On the matter of whether respondent should be disbarred from the practice of law for conduct unbecoming of a member of the bar, the lawyers oath imposes upon every lawyer the duty to do no falsehood, nor consent to the doing of any in court. . . without any mental reservation or purpose of evasion. (Section 3, Rule 138, Revised Rules of Court). The lawyers oath is a source of his obligations and its violation is a ground for his suspension, disbarment or other disciplinary action (Legal Ethics, Ruben E. Agpalo, 1983 Edition, pp. 66-67). The Code of Professional Responsibility applies to lawyers in government service in the discharge of their official tasks (Canon 6). Just as the Code of Conduct and Ethical Standards for Public Officials bars public officials from soliciting gifts or anything of monetary value in the course of any transaction which may be affected by the functions of their office (Sec. 7, subpar. [d]), the Code of Professional Responsibility forbids a lawyer to engage in unlawful, dishonest, immoral or deceitful conduct (Rule 1.01, Code of Professional Responsibility). Thus, every lawyer must pursue only the highest standards in the practice of his calling (Court Administrator vs. Hermoso, 150 SCRA 269 [1987]; Bautista vs. Guevarra, 142 SCRA 632 [1986]). The practice of law is a privilege, and only those adjudged qualified are permitted to do so. (NBI vs. Reyes, 326 SCRA 109 [2000]). We stress here that the purpose of disbarment is not meant as a punishment depriving a lawyer of a source of livelihood but rather is intended to protect the administration of justice that those who exercise this function should be competent, honorable and reliable in order that the courts and clients may rightly repose confidence in them (Noriega vs. Sison, 125 SCRA 293 [1983]). Respondents conduct falls short of the exacting standards demanded by the legal profession, such that his malfeasance in office merits the ultimate penalty, that of expulsion from the Bar.

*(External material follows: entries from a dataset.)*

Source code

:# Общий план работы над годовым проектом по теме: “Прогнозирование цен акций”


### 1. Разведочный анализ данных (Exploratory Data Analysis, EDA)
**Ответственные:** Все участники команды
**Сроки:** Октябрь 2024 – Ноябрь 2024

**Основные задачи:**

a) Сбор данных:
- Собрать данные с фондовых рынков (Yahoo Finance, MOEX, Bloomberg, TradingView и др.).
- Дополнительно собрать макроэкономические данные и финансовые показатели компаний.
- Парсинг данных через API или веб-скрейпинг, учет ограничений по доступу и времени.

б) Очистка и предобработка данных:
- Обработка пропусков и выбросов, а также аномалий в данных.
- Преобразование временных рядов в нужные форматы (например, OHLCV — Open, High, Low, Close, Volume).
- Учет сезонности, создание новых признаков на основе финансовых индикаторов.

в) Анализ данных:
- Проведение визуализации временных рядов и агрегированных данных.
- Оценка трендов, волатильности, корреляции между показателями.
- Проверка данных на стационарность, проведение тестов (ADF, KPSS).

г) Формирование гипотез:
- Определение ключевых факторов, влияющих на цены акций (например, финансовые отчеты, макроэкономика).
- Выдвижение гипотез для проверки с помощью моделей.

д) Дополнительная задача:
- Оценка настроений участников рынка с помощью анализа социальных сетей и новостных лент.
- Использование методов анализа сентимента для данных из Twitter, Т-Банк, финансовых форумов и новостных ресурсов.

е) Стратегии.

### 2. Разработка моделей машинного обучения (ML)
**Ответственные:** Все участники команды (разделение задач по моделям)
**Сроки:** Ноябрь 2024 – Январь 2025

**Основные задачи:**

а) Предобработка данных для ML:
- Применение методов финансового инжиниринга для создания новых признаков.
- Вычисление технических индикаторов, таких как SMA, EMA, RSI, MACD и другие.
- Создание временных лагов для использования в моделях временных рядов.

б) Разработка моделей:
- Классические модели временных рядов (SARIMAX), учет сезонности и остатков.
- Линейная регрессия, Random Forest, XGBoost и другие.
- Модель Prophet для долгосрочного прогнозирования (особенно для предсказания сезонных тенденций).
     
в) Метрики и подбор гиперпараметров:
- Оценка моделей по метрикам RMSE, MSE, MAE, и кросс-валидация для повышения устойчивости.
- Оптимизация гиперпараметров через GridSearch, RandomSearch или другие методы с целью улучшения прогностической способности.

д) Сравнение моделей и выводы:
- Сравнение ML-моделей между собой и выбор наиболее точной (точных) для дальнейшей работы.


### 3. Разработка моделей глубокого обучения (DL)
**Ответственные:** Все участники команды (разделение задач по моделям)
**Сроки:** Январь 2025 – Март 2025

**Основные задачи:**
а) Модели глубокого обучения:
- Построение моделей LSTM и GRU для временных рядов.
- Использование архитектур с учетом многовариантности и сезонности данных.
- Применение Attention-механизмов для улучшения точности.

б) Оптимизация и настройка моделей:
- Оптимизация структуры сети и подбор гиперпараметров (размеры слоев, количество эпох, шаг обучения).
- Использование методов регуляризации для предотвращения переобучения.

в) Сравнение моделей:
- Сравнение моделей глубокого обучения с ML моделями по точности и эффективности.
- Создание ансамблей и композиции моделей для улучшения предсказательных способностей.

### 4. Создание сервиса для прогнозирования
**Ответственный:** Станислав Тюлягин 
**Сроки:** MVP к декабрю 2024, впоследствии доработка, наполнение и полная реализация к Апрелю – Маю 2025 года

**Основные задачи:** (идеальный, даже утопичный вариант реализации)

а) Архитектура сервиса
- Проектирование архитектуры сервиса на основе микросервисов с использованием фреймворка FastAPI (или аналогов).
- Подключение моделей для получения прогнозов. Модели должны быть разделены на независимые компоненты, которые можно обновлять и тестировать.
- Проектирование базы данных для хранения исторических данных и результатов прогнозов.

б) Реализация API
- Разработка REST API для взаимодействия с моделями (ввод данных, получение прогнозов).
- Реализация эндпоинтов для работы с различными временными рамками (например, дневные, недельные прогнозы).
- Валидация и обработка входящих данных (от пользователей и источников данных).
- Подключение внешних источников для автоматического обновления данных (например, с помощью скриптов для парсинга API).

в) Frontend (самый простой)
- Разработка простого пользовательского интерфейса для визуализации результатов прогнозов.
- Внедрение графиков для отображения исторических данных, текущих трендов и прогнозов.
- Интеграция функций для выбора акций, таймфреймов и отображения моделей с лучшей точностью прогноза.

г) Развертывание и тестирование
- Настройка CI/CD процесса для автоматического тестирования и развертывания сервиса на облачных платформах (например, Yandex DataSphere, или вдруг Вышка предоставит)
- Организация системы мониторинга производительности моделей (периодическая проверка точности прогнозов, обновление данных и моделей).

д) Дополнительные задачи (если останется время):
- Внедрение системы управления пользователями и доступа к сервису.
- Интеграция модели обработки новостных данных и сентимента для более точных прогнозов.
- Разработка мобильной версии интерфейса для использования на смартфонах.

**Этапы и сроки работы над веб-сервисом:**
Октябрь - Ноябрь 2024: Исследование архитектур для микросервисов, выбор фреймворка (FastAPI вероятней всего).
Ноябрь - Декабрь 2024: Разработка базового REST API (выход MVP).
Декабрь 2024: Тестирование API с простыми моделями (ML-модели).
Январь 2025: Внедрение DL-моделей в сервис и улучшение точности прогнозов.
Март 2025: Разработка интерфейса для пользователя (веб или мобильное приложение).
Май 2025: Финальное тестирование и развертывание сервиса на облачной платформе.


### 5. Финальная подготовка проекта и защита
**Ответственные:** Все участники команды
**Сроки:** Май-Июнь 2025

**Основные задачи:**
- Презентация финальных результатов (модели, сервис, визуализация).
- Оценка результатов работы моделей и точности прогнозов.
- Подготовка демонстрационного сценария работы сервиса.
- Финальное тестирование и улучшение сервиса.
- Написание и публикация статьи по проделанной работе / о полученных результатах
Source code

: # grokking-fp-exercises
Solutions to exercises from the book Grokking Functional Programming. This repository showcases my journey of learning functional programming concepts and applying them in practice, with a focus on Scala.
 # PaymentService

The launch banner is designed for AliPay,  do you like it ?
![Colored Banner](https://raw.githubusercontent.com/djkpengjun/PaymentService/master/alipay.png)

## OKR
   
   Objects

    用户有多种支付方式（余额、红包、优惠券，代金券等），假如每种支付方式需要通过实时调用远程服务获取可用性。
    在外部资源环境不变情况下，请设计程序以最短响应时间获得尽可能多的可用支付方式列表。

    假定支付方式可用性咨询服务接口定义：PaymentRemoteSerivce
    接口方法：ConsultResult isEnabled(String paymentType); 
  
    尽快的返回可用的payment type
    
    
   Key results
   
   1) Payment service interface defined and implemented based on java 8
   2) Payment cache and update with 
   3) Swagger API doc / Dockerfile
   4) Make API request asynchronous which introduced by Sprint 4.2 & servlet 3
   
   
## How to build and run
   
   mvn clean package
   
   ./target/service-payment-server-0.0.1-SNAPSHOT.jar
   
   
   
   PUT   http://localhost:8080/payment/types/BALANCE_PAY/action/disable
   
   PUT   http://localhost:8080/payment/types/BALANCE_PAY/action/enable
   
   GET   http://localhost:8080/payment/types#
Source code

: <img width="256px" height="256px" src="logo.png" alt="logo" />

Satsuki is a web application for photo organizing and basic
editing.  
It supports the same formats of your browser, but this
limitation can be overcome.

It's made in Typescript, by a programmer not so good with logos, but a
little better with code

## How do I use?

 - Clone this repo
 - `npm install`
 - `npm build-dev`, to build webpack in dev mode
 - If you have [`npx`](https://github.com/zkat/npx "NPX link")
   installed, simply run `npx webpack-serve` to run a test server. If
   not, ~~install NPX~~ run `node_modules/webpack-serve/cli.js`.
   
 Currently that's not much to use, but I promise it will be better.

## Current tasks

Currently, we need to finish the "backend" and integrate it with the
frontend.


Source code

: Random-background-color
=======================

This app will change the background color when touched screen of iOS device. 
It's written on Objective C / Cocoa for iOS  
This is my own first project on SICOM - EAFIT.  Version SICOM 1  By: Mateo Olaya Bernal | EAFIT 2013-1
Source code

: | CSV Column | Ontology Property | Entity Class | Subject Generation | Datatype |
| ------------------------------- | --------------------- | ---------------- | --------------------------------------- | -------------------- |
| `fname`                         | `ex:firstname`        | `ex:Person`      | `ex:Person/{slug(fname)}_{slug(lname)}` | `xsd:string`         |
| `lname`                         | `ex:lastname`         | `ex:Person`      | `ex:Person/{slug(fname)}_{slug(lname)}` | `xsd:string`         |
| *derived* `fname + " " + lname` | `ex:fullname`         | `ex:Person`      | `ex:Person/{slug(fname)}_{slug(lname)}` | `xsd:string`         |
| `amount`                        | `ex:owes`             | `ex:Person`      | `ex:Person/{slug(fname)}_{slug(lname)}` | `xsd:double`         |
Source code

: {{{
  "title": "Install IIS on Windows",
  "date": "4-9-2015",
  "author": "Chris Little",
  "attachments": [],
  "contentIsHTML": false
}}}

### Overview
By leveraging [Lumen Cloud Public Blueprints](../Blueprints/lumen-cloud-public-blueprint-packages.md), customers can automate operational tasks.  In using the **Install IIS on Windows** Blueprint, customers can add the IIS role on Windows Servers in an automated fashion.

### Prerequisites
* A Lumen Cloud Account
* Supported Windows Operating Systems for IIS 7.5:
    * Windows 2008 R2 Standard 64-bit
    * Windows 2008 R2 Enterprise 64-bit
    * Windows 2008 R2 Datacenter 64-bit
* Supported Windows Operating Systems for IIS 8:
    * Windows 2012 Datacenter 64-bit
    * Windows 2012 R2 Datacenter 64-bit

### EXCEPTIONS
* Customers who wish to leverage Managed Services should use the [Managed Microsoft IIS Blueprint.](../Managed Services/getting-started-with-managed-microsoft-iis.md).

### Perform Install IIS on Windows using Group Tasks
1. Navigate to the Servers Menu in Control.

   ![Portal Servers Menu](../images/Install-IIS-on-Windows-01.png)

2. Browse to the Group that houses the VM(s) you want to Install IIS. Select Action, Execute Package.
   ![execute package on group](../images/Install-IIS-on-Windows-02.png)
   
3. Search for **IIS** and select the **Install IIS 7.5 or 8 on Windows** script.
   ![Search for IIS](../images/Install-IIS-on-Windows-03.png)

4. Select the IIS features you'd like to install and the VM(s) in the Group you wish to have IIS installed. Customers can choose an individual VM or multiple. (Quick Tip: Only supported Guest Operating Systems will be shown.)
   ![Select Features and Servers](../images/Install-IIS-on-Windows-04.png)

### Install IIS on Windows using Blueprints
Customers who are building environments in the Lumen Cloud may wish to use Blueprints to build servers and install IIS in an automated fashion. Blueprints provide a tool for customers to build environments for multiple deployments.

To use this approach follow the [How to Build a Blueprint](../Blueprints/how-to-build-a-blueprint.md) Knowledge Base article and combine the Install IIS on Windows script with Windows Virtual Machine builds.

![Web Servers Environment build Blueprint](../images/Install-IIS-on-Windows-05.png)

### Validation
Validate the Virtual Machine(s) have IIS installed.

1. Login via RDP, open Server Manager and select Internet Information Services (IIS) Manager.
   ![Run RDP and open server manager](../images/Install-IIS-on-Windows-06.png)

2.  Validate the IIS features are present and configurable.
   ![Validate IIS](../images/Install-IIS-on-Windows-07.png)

WHEREFORE, the instant motion for reconsideration is DENIED with finality, there being no compelling reason to warrant a reconsideration of our Decision promulgated on March 5, 2003. Further, pursuant to A.M. No. 02-9-02-SC, respondent is DISBARRED from the practice of law for violation of the Anti-Graft and Corrupt Pratices Law (R.A. No. 3019) or conduct unbecoming of a member of the bar.


Davide, Jr., C.J., Bellosillo, Puno, Vitug, Panganiban, Ynares-Santiago, Carpio, Austria-Martinez, Corona, Carpio-Morales, Callejo, Sr., Azcuna, and Tinga, JJ., concur.

Quisumbing, J., on leave.

Sandoval-Gutierrez, J., on official leave.


1 Ocampo vs. Office of the Ombudsman, 322 SCRA 17 [2000]; Concerned Officials of the MWSS vs. Hon. Ombudsman Conrado Vasquez, 240 SCRA 502 [1995].

2 Section 5, Rule 133 of the Revised Rules on Evidence.

3 Rule 1.01, Code of Judicial Conduct.

4 Palang vs. Zosa, 58 SCRA 776 (1974).

5 Dava vs. De Asa, 292 SCRA 703 (1998).

6 Yulo-Tuvilla vs. Balgos, 288 SCRA 358 (1998).